How counsellor-grandmothers of Zimbabwe are averting a mental health crisis

In Zimbabwe, a country of 15 million people, there are fewer than 20 psychiatrists.

And mental health issues are rife, given a litany of trauma unaddressed for decades: first the horrors of British colonialism and the liberation struggle and then the Zimbabwean army’s killing of thousands of people in the southwestern region of Matabeleland for allegedly supporting ex-guerrillas who turned on the government after independence.

Even today, the impact of socioeconomic hardships resulting from a faltering economy, high unemployment and the highest inflation rate in the world along with an ailing healthcare system have made the Southern African country fertile ground for depression, post-traumatic stress disorder, domestic violence and suicide.

According to the World Health Organization (WHO), Zimbabwe has one of the highest suicide rates in Africa.

Consequently, most people living with mental health issues, especially those who cannot afford the steep psychiatrist fees, do not get any help.

It is against this backdrop that psychiatrist Dr Dixon Chibanda came up with the idea of training lay health workers to counsel those struggling with mental health problems.

Two unrelated, tragic events prodded him into action. The first was the 2004 suicide of Erica, a patient he had been treating for three years, after she failed to raise the bus fare to travel to Harare for a follow-up session at the government hospital where he worked. The fare was less than $20.

”I was stunned, heartbroken and felt guilty when her mother called me to say she had taken her own life,” Chibanda says.

A few months later, the government razed tens of thousands of unauthorised residential properties across the country. The exercise, called Murambatsvina, or Reject the Filth, created at least 700,000 homeless people.
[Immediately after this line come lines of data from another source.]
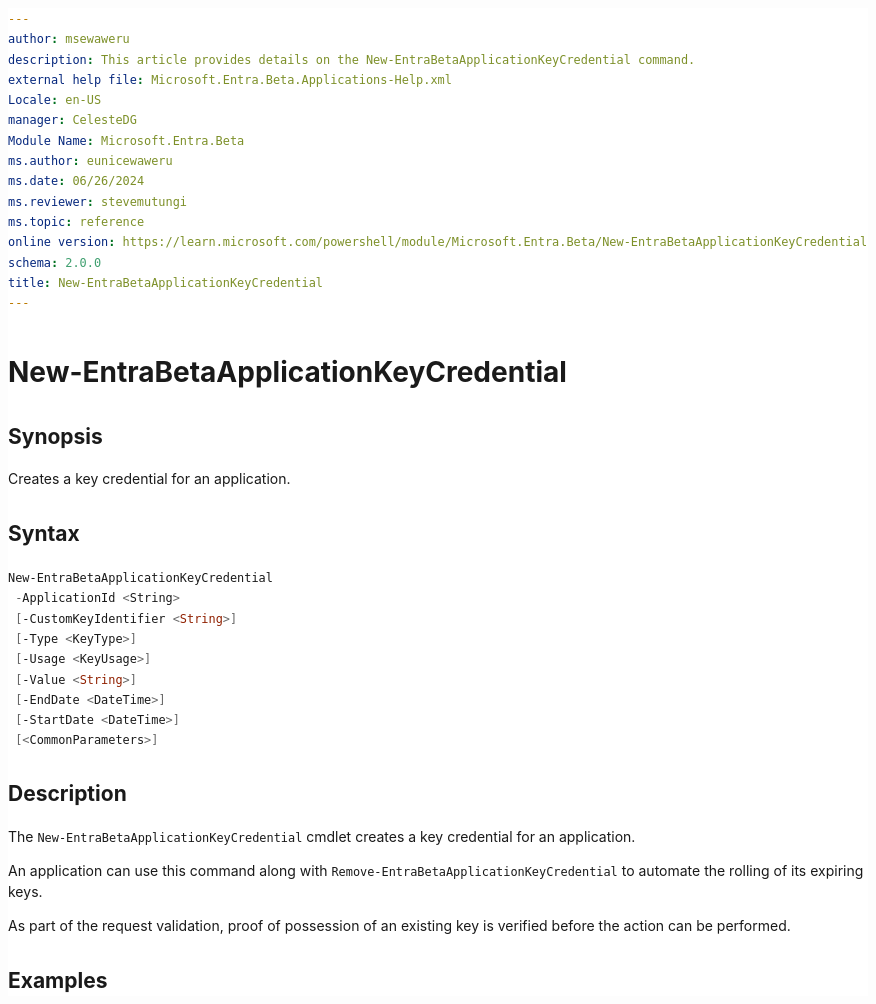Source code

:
 ```yaml
---
author: msewaweru
description: This article provides details on the New-EntraBetaApplicationKeyCredential command.
external help file: Microsoft.Entra.Beta.Applications-Help.xml
Locale: en-US
manager: CelesteDG
Module Name: Microsoft.Entra.Beta
ms.author: eunicewaweru
ms.date: 06/26/2024
ms.reviewer: stevemutungi
ms.topic: reference
online version: https://learn.microsoft.com/powershell/module/Microsoft.Entra.Beta/New-EntraBetaApplicationKeyCredential
schema: 2.0.0
title: New-EntraBetaApplicationKeyCredential
---
```


# New-EntraBetaApplicationKeyCredential

## Synopsis

Creates a key credential for an application.

## Syntax

```powershell
New-EntraBetaApplicationKeyCredential
 -ApplicationId <String>
 [-CustomKeyIdentifier <String>]
 [-Type <KeyType>]
 [-Usage <KeyUsage>]
 [-Value <String>]
 [-EndDate <DateTime>]
 [-StartDate <DateTime>]
 [<CommonParameters>]
```

## Description

The `New-EntraBetaApplicationKeyCredential` cmdlet creates a key credential for an application.

An application can use this command along with `Remove-EntraBetaApplicationKeyCredential` to automate the rolling of its expiring keys.

As part of the request validation, proof of possession of an existing key is verified before the action can be performed.

## Examples
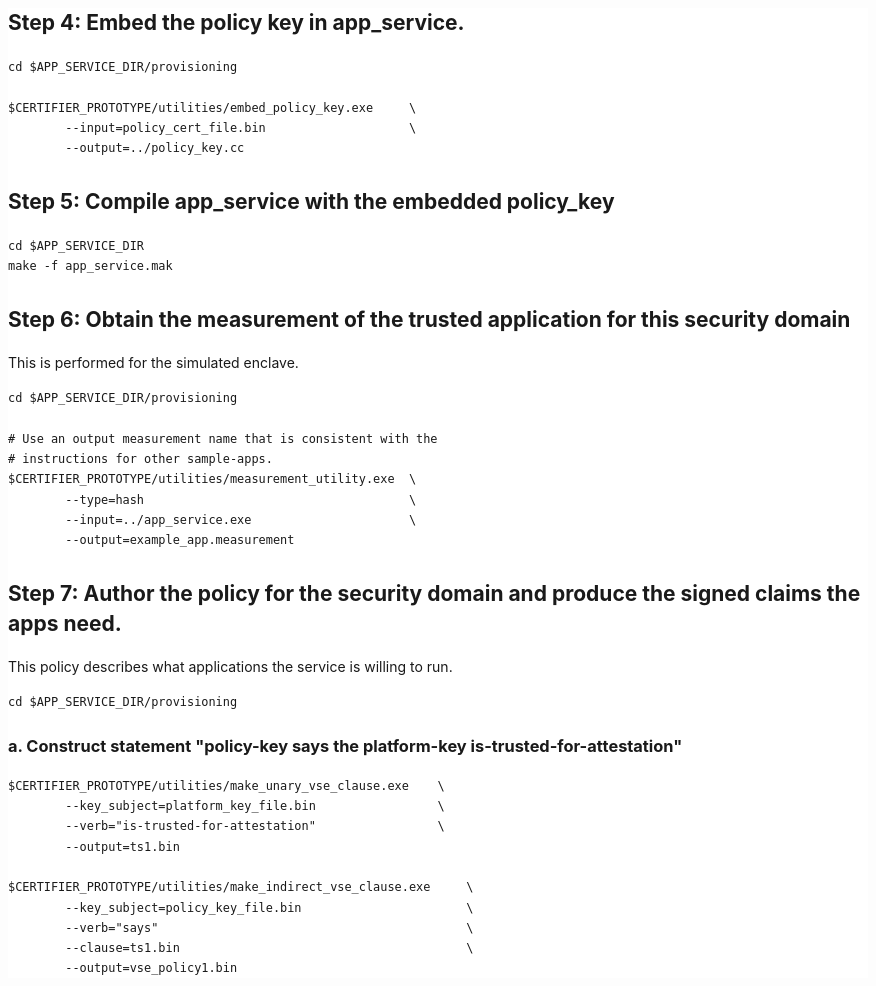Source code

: 
## Step 4: Embed the policy key in app_service.

```shell
cd $APP_SERVICE_DIR/provisioning

$CERTIFIER_PROTOTYPE/utilities/embed_policy_key.exe     \
        --input=policy_cert_file.bin                    \
        --output=../policy_key.cc
```

## Step 5: Compile app_service with the embedded policy_key

```shell
cd $APP_SERVICE_DIR
make -f app_service.mak
```

## Step 6: Obtain the measurement of the trusted application for this security domain

This is performed for the simulated enclave.

```shell
cd $APP_SERVICE_DIR/provisioning

# Use an output measurement name that is consistent with the
# instructions for other sample-apps.
$CERTIFIER_PROTOTYPE/utilities/measurement_utility.exe  \
        --type=hash                                     \
        --input=../app_service.exe                      \
        --output=example_app.measurement
```

## Step 7: Author the policy for the security domain and produce the signed claims the apps need.

This policy describes what applications the service is willing to run.

```shell
cd $APP_SERVICE_DIR/provisioning
```

### a. Construct statement "policy-key says the platform-key is-trusted-for-attestation"
```shell
$CERTIFIER_PROTOTYPE/utilities/make_unary_vse_clause.exe    \
        --key_subject=platform_key_file.bin                 \
        --verb="is-trusted-for-attestation"                 \
        --output=ts1.bin

$CERTIFIER_PROTOTYPE/utilities/make_indirect_vse_clause.exe     \
        --key_subject=policy_key_file.bin                       \
        --verb="says"                                           \
        --clause=ts1.bin                                        \
        --output=vse_policy1.bin
```
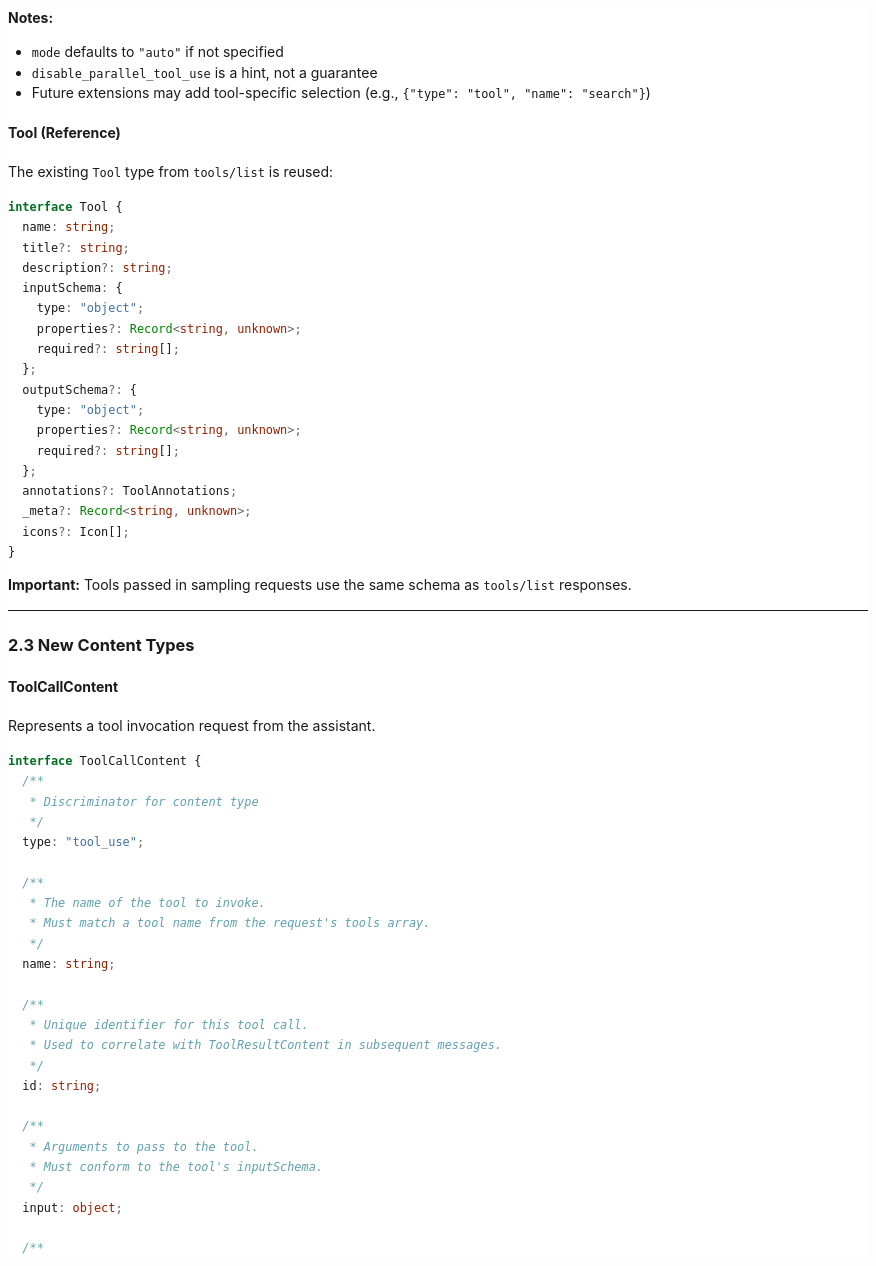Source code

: **Notes:**
- `mode` defaults to `"auto"` if not specified
- `disable_parallel_tool_use` is a hint, not a guarantee
- Future extensions may add tool-specific selection (e.g., `{"type": "tool", "name": "search"}`)

#### Tool (Reference)

The existing `Tool` type from `tools/list` is reused:

```typescript
interface Tool {
  name: string;
  title?: string;
  description?: string;
  inputSchema: {
    type: "object";
    properties?: Record<string, unknown>;
    required?: string[];
  };
  outputSchema?: {
    type: "object";
    properties?: Record<string, unknown>;
    required?: string[];
  };
  annotations?: ToolAnnotations;
  _meta?: Record<string, unknown>;
  icons?: Icon[];
}
```

**Important:** Tools passed in sampling requests use the same schema as `tools/list` responses.

---

### 2.3 New Content Types

#### ToolCallContent

Represents a tool invocation request from the assistant.

```typescript
interface ToolCallContent {
  /**
   * Discriminator for content type
   */
  type: "tool_use";

  /**
   * The name of the tool to invoke.
   * Must match a tool name from the request's tools array.
   */
  name: string;

  /**
   * Unique identifier for this tool call.
   * Used to correlate with ToolResultContent in subsequent messages.
   */
  id: string;

  /**
   * Arguments to pass to the tool.
   * Must conform to the tool's inputSchema.
   */
  input: object;

  /**
```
This inevitably led to an increase in the number of people in need of mental health support.

After the much-criticized home demolitions, described by the United Nations as a violation of international law, the authorities decided there was a need for some psychological intervention.“But there was no money or trained personnel to implement a programme. Nurses and doctors in any primary health facility are always overworked,” an exasperated Chibanda says.

The rise of the grandmothers

The only people available were elderly female community health workers at Harare City Council clinics who were unskilled for psychosocial work. So Chibanda worked with the Ministry of Health and Child Care and the University of Zimbabwe to develop a pilot programme in 2006 that trained 14 lay health workers, popularly referred to as grandmothers, in evidence-based problem-solving therapy. The grandmothers on average are 50 years of age.

“Grandmothers are rooted in communities, and they are the custodians of our culture and wisdom and already play a pivotal role in problem-solving in communities,” Chibanda says. Grandfathers have signed up as counsellors too, but he says they lack the commitment of the grandmothers. “They are unreliable and often leave because they have to get jobs or do other things.”

The training aimed to enhance the grandmothers’ listening skills, empathy and abilities to help patients gain the confidence to find solutions to their problems. It equipped them with the tools to counsel patients with common mental health disorders such as depression and anxiety. Those with more severe problems are referred to mental health professionals.

The initiative became known as The Friendship Bench because the counselling happens on made-for-purpose benches.

One of the thousands of people who have benefitted from The Friendship Bench is Blessing (not her real name), a 45-year-old mother of two who started going to the bench in 2018.

“I was down because my husband, who had relocated to South Africa to find a job, had taken another wife and had stopped sending money home,” she says. She is also HIV-positive. “I was reluctant to engage the grandmother who approached me when I went to the local clinic for treatment because I feared they would spread the word that I was on antiretrovirals.”

“But I felt better after three sessions. They pointed me in the right direction. The grannies are now my friends.”